Morality is the limit of freedom. Or rather, morality is the perfection of freedom. We become more free by moral choices. We become less free by immoral decisions. Some say we Bishops do not listen, that we are narrow-minded and are concerned only of preserving our power at the expense of those who wallow in poverty. I say we listen first and foremost to the Chief Shepherd, for we are not the vine, we are only the branches. Apart from Him, we can do nothing.

Some say we should listen to what the people say. “Vox populi, vox dei.” I say, if such is the case, then Moses should have listened to the Israelites who wanted to return to slavery in Egypt, and Barabbas should have been hailed Messiah instead of Jesus, for the crowd preferred that rebel over our blessed Lord.

So, after all is said and done, when the dust of this battle settles, will the poor have hope for the future? Let us not use the name of the poor in vain. If you really cared for the poor, you would have crafted laws to bring down the cost of medicine and basic necessities. You would have liberalized restrictions to attract more investments, clamp down on corruption to encourage investors, focused on building homes and schools and infrastructure to shelter and educate and promote development.

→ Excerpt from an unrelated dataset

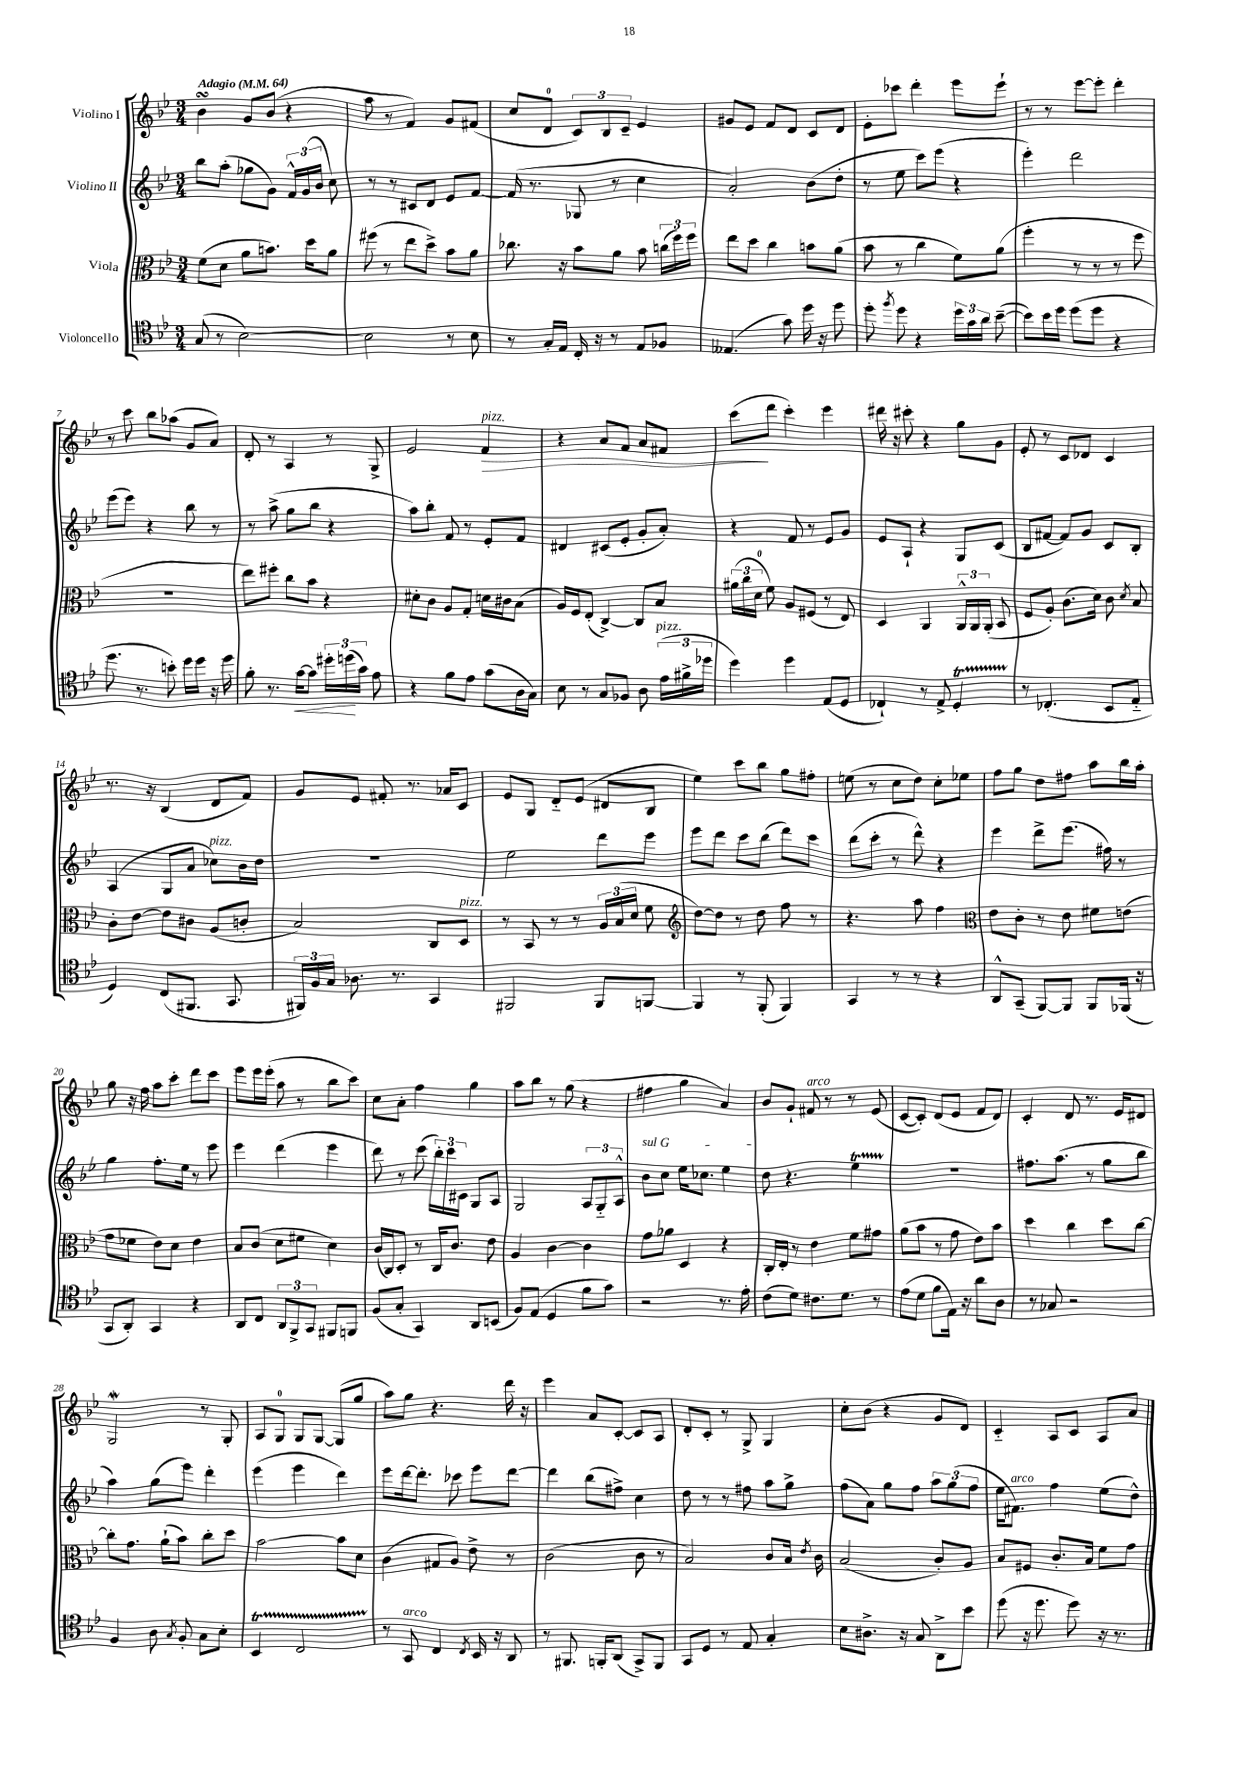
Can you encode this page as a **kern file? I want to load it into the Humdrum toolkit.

Instead, the nation’s energy is wasted on a bill that, in its positive aspects, is already in place, but only needs implementation.

Some argue we are just too many, our meager resources are overwhelmed by the sheer number of people to house, to educate, to hire, to feed. They conveniently forget that the Marcos years saw the most aggressive population program in our nation’s history. It did not bring us anywhere, for unless we root out corruption from our system, we will always have meager resources, whether we are only 40 or a hundred million.

I would like to apologize to our awardees if I used this occasion to engage in polemic over an issue that has no bearing on today’s festive occasion. But does it not have any bearing at all? Is not the essence of this award the catholic character of your work?

I chose to speak on this subject today because of its urgency. I chose to speak on this topic on this occasion because as Catholics awarded for loyalty and devotion, you need to understand what you believe, so that in understanding, your faith may grow ever stronger, your devotion ever more fervent, your work to help the poor and support the Church ever more zealous.

May the Lord bless you and your families. May the Lord bless our nation and enlighten our leaders. Amen.